Temples in Taipei, Taiwan; Seoul, South Korea; and Fukuoka and Sapporo, Japan, have shut down (the Hong Kong and Tokyo temples already were closed for renovation).
Proselytizing has been curtailed to varying degrees in Hong Kong, Japan, Cambodia, Thailand, Mongolia, Singapore and South Korea.
Worship services, meanwhile, have been suspected or limited across a number of locales, including in Hong Kong, Mongolia, South Korea and Japan.
Read here about how some Latter-day Saints are “having church” without going to church.
• OK, it’s not a return to the days of Brigham Young, but Utah is poised to decriminalize polygamy.
If the governor signs on, plural marriage between consenting adults will be reduced to an infraction — an offense less than some traffic tickets — provided the parties aren’t also guilty of, say, fraud, domestic violence, sexual abuse or human smuggling.
For the record, the penalty today for Latter-day Saints found guilty of polygamy remains the same: loss of membership.
• Latter-day Saints in Adelaide turned out on a national holiday to clear damaged fence lines, cut down fallen trees, and remove debris in the wake of Australia’s devastating wildfires.
“I can't think of a better way to spend Australia Day,” John Orth of the Firle Stake (regional) Presidency said in a news release. “It was great to be out doing something meaningful to help our neighbors in need; those who we didn't actually know until we arrived at their properties.”
• The 10th annual RootsTech — described as the “farmers market” of family history — drew nearly 30,000 people to downtown Salt Lake City.
“Families today come in a multiplicity of sizes, shapes and configurations,” apostle Gary E. Stevenson told participants. “But whatever your family looks like, it needs to be protected.”
Keynote speaker Emmitt Smith, the NFL’s all-time leading rusher, talked about discovering his enslaved ancestors from West Africa and how they helped shape his life.
“Every generation has its own journey. … Find out what’s inside of you,” he said in a news release. “That will give you the strength to not only go forward but also embrace what your past was all about.”
• Henry B. Eyring, second counselor in the First Presidency, visited Idaho, where he met with the governor and lawmakers, huddled with faith leaders, offered the prayer before the state Senate and toured a food bank.
• The church is donating 40,000 pounds of food to inner-city churches and Catholic charities in Virginia, according to a news release.
Visiting apostle D. Todd Christofferson also met with Gov.

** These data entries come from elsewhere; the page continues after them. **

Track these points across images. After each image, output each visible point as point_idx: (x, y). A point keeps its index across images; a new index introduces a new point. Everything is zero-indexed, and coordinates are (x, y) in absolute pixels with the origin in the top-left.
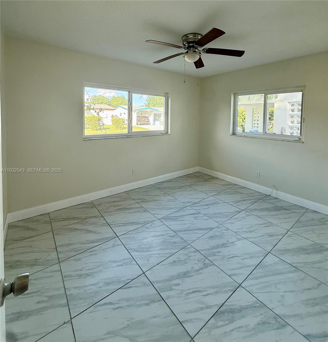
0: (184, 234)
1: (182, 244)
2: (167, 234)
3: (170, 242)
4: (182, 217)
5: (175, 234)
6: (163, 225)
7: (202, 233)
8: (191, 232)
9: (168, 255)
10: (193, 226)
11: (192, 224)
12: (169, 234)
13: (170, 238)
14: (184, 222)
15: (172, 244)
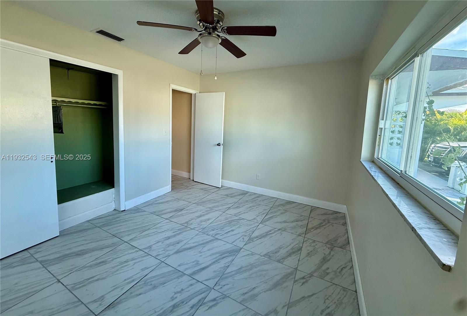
0: (207, 239)
1: (206, 230)
2: (223, 235)
3: (217, 230)
4: (215, 260)
5: (216, 237)
6: (232, 243)
7: (188, 244)
8: (201, 243)
9: (214, 222)
10: (199, 250)
11: (201, 253)
12: (221, 235)
13: (218, 232)
14: (211, 252)
15: (215, 229)
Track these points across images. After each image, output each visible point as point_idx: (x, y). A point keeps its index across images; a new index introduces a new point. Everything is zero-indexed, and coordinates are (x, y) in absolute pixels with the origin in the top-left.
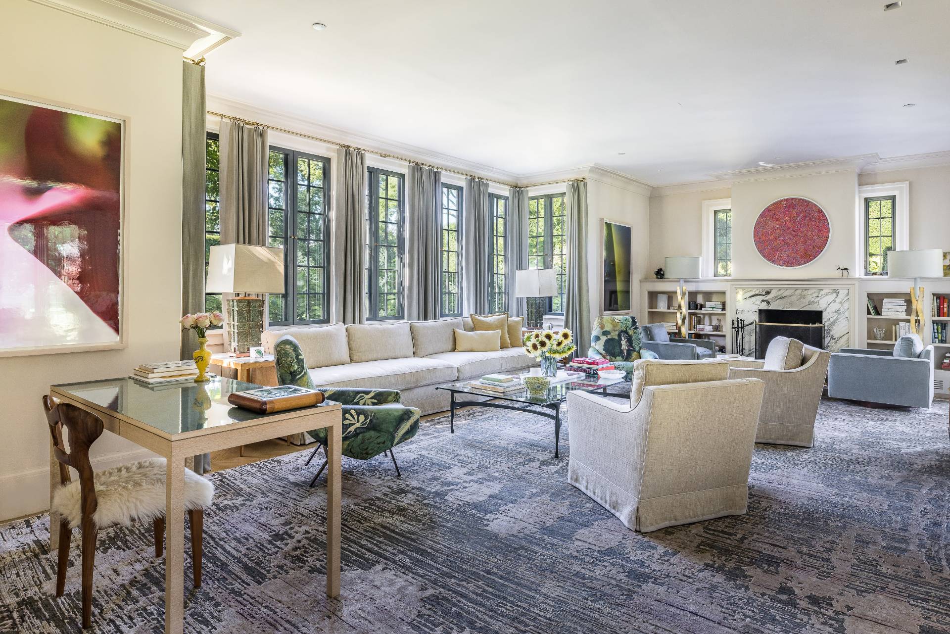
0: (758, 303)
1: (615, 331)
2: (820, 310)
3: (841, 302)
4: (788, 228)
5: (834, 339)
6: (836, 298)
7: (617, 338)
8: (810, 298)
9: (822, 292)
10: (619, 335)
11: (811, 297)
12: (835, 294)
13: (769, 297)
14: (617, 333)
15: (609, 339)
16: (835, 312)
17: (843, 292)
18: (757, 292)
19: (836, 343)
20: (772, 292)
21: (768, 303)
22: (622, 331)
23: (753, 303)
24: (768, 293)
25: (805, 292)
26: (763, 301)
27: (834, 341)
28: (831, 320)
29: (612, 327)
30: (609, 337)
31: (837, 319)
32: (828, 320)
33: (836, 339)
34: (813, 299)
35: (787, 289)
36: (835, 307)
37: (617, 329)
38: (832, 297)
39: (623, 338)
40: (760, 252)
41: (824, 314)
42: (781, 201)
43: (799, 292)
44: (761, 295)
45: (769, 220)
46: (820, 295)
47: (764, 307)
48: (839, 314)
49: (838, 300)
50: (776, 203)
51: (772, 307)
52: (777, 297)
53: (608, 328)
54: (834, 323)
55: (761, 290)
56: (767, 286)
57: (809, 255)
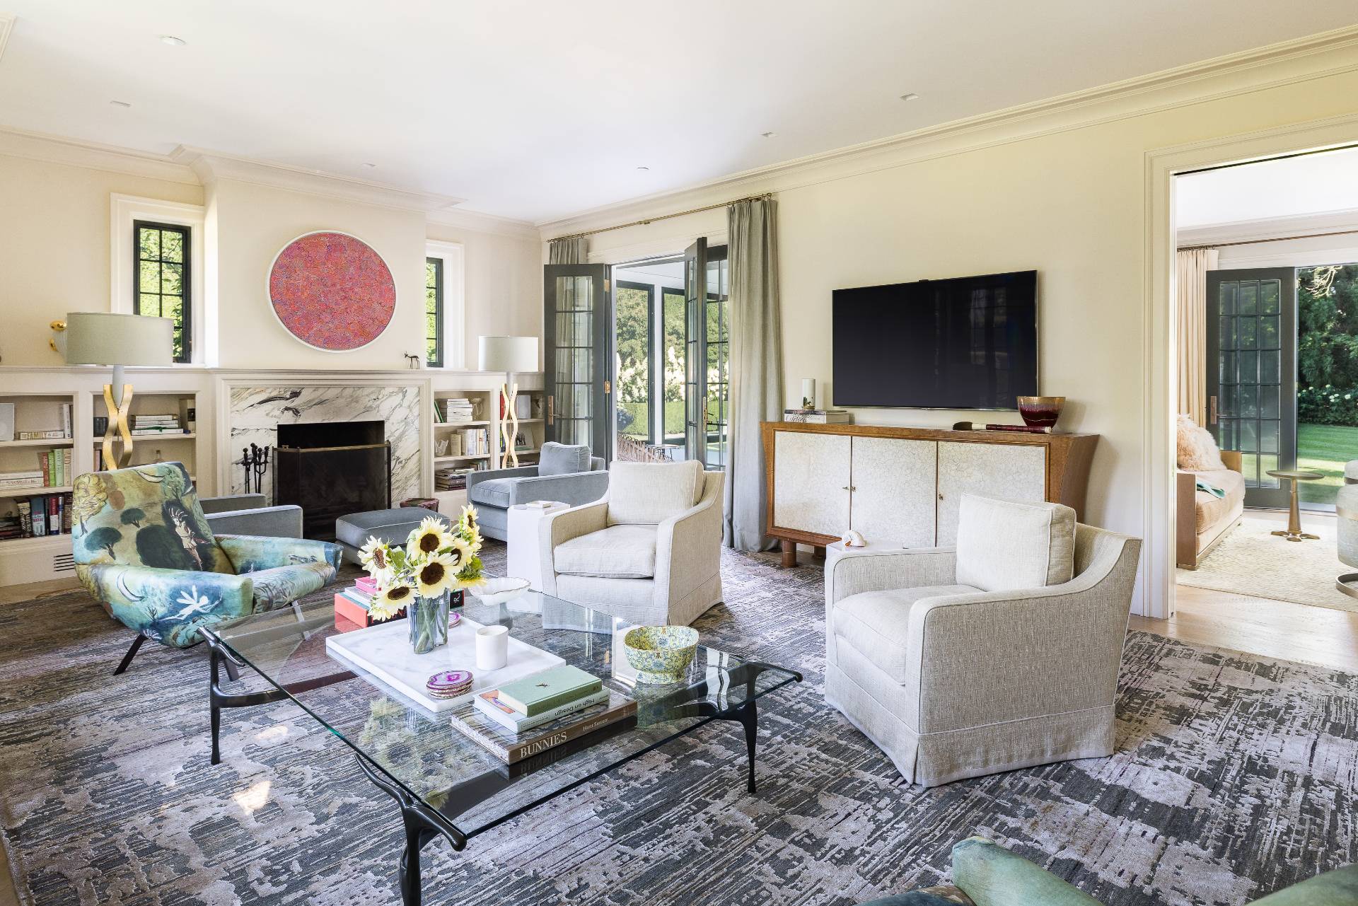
0: (277, 413)
1: (152, 505)
2: (381, 419)
3: (409, 406)
4: (334, 285)
5: (401, 462)
6: (402, 400)
7: (162, 522)
8: (366, 401)
9: (383, 392)
10: (166, 516)
11: (367, 399)
12: (401, 395)
13: (296, 403)
14: (159, 509)
15: (143, 530)
16: (402, 421)
17: (412, 392)
18: (274, 394)
19: (403, 467)
20: (304, 392)
21: (296, 412)
22: (169, 504)
23: (267, 415)
24: (295, 394)
25: (359, 392)
26: (287, 409)
27: (401, 465)
28: (397, 434)
29: (141, 495)
30: (143, 524)
31: (403, 433)
32: (392, 434)
33: (404, 462)
34: (371, 403)
35: (329, 387)
36: (400, 414)
37: (156, 499)
38: (396, 399)
39: (176, 521)
40: (284, 320)
41: (387, 426)
42: (320, 235)
43: (348, 392)
44: (281, 398)
45: (298, 263)
46: (380, 397)
47: (288, 419)
48: (407, 424)
49: (406, 403)
50: (314, 236)
51: (306, 419)
52: (310, 401)
53: (133, 500)
54: (400, 438)
55: (282, 390)
56: (293, 382)
57: (366, 331)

Ralph Northam.
“We talked about the service work that members of the church do here,” Christofferson said. “We told him that we want our people to be the best citizens he has.”
Quote of the week
“Now that it is official church policy, will I start taking the sacrament with my right hand? Sure. Why not? I can switch-hit for the church. … I [do] so not because I agree this is important but because it is an easy thing my church is asking of me. This request doesn’t harm anyone; it’s not like I am being told to support legislation that harms LGBTQ people, for example. There are things I will not ever do for my church, lines I will not cross. But taking the sacrament with a different hand than is natural for me is just not one of them. This is not the hill this particular left-hander wants to die on.”